■ やること
「pose: elev=339.2 azim=151.4」を含む行から最後の行までを、「pose」を「camera」に置き換えて更新しなさい。それ以外の部分は一切変えないこと。
________________
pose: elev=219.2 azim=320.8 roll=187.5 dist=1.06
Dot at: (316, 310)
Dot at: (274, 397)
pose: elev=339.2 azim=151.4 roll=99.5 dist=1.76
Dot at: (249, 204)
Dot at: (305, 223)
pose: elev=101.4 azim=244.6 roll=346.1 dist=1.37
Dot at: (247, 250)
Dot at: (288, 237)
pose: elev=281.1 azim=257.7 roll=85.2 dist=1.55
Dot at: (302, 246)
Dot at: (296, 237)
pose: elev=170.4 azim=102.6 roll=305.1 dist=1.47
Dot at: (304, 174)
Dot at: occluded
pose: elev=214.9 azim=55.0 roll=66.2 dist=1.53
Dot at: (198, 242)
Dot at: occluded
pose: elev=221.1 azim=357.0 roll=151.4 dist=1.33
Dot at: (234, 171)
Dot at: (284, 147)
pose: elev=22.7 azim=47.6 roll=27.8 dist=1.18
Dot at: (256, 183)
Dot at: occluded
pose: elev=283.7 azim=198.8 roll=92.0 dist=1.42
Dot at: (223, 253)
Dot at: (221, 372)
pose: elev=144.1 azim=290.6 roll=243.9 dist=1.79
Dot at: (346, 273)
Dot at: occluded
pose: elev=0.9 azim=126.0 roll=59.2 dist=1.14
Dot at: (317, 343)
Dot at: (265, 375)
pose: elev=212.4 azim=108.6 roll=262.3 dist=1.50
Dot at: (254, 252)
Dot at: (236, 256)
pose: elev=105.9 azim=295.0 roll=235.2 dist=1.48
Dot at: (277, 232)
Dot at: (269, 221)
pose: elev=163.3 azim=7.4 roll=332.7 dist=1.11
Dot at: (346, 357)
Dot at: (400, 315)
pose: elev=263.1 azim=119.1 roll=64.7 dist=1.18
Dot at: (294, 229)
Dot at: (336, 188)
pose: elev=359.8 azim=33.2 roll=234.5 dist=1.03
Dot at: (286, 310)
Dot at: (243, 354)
________________
■ この問題の解答
camera: elev=339.2 azim=151.4 roll=99.5 dist=1.76
Dot at: (249, 204)
Dot at: (305, 223)
camera: elev=101.4 azim=244.6 roll=346.1 dist=1.37
Dot at: (247, 250)
Dot at: (288, 237)
camera: elev=281.1 azim=257.7 roll=85.2 dist=1.55
Dot at: (302, 246)
Dot at: (296, 237)
camera: elev=170.4 azim=102.6 roll=305.1 dist=1.47
Dot at: (304, 174)
Dot at: occluded
camera: elev=214.9 azim=55.0 roll=66.2 dist=1.53
Dot at: (198, 242)
Dot at: occluded
camera: elev=221.1 azim=357.0 roll=151.4 dist=1.33
Dot at: (234, 171)
Dot at: (284, 147)
camera: elev=22.7 azim=47.6 roll=27.8 dist=1.18
Dot at: (256, 183)
Dot at: occluded
camera: elev=283.7 azim=198.8 roll=92.0 dist=1.42
Dot at: (223, 253)
Dot at: (221, 372)
camera: elev=144.1 azim=290.6 roll=243.9 dist=1.79
Dot at: (346, 273)
Dot at: occluded
camera: elev=0.9 azim=126.0 roll=59.2 dist=1.14
Dot at: (317, 343)
Dot at: (265, 375)
camera: elev=212.4 azim=108.6 roll=262.3 dist=1.50
Dot at: (254, 252)
Dot at: (236, 256)
camera: elev=105.9 azim=295.0 roll=235.2 dist=1.48
Dot at: (277, 232)
Dot at: (269, 221)
camera: elev=163.3 azim=7.4 roll=332.7 dist=1.11
Dot at: (346, 357)
Dot at: (400, 315)
camera: elev=263.1 azim=119.1 roll=64.7 dist=1.18
Dot at: (294, 229)
Dot at: (336, 188)
camera: elev=359.8 azim=33.2 roll=234.5 dist=1.03
Dot at: (286, 310)
Dot at: (243, 354)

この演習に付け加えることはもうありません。